Reproduce the article about "Take A Chance With Me," copying everything from "from the album" down to "Philippines Songs respectively.".

__Document section__.
◆ ◆ ◆ ◆ ◆
Song by Niki

from the album Nicole
- Released: August 12, 2022
- Genre: Alternative R&B; Indie pop;
- Length: 5:03
- Label: 88rising
- Songwriter: Nicole Zefanya
- Producers: Niki; Reske; Jacob Ray;

= Take A Chance With Me =

2022 song by Niki

"Take A Chance With Me" is a song recorded by Indonesian singer-songwriter Niki. It was released as a digital single for her second album Nicole on August 12, 2022, through 88rising. Written by Nicole Zefanya and produced by Niki, Reske, and Jacob Ray, the alternative R&B and Indie pop track was designed for women who are willing to share their emotions with their loved ones. On the Billboard charts, it peaked at number four and number fourteen on Indonesia Songs and Philippines Songs respectively.

== Background and release ==
After the release of her debut album, Moonchild in 2020. She released her second album, Nicole in 2022, alongside her pre-singles, "Before", "Oceans & Engines", and "High School in Jakarta".

Her second album, Nicole, features reimagined archived songs from Niki's past, along with several new tracks. She revealed that during the pandemic, she delved into her archived YouTube videos from middle school and discovered that these songs hold a special place in her heart. Niki also shared that the collaborative process of creating songs in their collaborators' garages and living rooms was carefree and energizing, resembling a child at the playground. The record helped Niki trust his gut and gain confidence as a songwriter and producer, making it more fun and freeing.

== Composition ==
"Take A Chance With Me" is five minutes and three seconds long, composed in the key of A# with a time signature of , and has a tempo of 94 beats per minute. It was written by Nicole Zefanya and produced by Niki, Reske, and Jacob Ray. It is an alternative R&B and Indie pop track was designed for women who are willing to share their emotions with their loved ones. "Take A Chance With Me" is the final song on the album, offering a fresh start and a bittersweet homage to old 2000s songs, contrasting with the previous songs that closed the chapters of her past.
◆ ◆ ◆ ◆ ◆
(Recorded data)
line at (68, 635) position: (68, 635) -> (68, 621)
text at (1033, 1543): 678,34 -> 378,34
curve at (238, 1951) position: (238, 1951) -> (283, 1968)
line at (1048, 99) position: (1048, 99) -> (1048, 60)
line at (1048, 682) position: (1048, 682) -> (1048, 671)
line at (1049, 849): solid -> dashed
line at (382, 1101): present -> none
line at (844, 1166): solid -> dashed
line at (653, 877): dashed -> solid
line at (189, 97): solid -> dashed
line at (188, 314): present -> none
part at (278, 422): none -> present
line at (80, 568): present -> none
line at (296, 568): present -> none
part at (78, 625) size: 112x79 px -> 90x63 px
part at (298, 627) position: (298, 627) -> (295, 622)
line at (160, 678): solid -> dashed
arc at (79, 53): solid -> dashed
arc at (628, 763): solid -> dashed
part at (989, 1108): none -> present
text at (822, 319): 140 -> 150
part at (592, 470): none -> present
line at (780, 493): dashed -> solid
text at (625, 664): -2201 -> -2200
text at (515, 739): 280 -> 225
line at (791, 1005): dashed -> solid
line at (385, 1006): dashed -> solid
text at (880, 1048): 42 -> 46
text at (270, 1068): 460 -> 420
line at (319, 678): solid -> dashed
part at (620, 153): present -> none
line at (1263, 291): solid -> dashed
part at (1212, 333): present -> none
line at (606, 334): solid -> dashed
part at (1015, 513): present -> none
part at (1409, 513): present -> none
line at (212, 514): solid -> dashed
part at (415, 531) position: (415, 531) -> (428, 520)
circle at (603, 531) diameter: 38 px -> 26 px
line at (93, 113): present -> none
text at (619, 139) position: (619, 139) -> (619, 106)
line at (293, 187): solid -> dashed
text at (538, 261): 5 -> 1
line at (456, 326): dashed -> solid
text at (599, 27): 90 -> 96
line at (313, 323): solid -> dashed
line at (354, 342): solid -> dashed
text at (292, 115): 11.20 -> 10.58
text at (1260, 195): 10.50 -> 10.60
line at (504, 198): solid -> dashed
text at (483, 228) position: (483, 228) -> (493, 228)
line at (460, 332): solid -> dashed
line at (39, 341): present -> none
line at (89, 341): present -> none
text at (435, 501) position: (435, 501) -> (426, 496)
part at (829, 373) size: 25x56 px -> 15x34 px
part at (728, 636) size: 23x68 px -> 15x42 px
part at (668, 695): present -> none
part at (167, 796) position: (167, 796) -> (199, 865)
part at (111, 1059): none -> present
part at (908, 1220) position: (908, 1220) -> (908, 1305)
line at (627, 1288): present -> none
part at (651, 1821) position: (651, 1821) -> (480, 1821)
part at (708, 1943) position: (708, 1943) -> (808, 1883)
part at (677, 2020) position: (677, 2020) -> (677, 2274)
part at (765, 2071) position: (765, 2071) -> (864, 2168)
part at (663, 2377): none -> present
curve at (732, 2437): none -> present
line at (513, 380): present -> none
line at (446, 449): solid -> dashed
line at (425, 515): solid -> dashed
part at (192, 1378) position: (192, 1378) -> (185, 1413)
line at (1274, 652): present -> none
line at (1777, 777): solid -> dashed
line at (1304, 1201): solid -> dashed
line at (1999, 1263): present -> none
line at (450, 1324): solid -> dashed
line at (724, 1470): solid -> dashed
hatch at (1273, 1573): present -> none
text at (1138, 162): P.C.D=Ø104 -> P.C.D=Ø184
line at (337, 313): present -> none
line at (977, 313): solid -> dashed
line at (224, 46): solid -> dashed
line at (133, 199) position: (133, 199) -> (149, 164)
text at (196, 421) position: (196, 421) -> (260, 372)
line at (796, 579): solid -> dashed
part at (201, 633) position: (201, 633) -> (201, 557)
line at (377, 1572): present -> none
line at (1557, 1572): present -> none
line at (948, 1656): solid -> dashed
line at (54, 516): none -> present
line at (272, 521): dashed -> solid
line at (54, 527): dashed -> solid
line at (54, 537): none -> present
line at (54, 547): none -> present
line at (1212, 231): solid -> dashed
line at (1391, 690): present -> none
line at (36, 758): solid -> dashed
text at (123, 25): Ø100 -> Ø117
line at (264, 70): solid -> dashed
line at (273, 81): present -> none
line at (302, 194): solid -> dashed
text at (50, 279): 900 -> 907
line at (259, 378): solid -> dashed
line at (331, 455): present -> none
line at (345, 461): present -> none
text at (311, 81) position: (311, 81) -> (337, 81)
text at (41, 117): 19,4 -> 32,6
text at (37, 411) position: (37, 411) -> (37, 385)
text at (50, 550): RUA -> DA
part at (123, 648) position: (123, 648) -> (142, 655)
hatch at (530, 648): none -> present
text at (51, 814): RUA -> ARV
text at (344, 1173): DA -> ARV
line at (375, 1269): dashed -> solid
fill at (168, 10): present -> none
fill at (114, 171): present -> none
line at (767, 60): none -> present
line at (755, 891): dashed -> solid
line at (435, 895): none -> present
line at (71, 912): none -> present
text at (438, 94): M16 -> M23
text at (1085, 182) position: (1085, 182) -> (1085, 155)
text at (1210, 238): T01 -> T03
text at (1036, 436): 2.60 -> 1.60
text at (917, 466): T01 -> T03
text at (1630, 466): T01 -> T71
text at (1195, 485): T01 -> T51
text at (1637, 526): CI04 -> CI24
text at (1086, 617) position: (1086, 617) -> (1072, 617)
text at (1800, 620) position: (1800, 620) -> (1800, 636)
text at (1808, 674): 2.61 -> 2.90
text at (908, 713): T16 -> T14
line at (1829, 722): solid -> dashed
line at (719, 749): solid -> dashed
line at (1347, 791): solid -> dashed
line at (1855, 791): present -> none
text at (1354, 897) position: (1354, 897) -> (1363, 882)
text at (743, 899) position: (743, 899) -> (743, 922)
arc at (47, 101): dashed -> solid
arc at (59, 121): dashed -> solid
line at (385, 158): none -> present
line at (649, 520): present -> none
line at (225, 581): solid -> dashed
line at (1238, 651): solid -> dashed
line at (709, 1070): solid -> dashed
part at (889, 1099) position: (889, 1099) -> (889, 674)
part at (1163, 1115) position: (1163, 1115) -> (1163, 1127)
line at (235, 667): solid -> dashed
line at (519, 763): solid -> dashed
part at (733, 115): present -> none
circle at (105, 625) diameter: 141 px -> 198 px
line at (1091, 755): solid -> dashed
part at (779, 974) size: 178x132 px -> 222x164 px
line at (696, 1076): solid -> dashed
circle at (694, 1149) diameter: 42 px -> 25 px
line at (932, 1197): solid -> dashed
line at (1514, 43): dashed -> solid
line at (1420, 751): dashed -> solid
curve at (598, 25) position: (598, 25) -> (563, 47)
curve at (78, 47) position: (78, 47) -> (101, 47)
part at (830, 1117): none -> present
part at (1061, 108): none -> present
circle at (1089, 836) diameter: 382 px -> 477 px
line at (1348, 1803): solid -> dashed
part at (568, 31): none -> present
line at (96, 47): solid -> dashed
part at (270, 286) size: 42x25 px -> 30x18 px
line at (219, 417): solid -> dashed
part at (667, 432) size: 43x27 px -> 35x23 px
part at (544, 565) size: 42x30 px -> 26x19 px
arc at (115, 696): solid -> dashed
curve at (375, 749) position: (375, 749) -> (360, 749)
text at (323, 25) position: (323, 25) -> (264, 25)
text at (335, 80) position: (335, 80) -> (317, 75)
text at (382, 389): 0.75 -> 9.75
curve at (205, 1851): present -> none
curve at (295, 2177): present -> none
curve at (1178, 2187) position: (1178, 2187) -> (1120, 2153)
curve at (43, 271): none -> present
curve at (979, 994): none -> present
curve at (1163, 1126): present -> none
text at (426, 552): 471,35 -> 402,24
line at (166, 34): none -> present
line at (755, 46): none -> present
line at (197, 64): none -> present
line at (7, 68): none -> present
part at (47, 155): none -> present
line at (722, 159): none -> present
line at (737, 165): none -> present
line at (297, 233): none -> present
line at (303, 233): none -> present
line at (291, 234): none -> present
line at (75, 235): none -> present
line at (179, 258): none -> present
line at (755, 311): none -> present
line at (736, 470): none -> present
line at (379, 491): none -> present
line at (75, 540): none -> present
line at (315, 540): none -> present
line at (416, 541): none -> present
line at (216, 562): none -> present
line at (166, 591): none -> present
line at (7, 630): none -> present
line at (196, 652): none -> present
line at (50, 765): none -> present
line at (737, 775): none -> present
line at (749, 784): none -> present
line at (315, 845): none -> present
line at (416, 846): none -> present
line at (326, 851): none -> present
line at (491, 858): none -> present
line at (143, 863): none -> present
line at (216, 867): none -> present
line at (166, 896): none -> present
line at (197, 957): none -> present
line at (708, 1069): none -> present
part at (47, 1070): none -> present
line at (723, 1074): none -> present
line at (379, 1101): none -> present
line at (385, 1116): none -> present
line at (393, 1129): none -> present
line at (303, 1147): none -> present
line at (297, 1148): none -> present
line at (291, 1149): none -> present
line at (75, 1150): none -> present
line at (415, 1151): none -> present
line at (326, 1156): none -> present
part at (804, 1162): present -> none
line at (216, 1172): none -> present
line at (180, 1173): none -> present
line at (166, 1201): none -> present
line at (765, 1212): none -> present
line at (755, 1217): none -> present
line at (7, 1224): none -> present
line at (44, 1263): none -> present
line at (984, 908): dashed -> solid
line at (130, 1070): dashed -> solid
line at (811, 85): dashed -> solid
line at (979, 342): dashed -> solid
◆ ◆ ◆ ◆ ◆
__The answer__.
from the album Nicole
- Released: August 12, 2022
- Genre: Alternative R&B; Indie pop;
- Length: 5:03
- Label: 88rising
- Songwriter: Nicole Zefanya
- Producers: Niki; Reske; Jacob Ray;

= Take A Chance With Me =

2022 song by Niki

"Take A Chance With Me" is a song recorded by Indonesian singer-songwriter Niki. It was released as a digital single for her second album Nicole on August 12, 2022, through 88rising. Written by Nicole Zefanya and produced by Niki, Reske, and Jacob Ray, the alternative R&B and Indie pop track was designed for women who are willing to share their emotions with their loved ones. On the Billboard charts, it peaked at number four and number fourteen on Indonesia Songs and Philippines Songs respectively.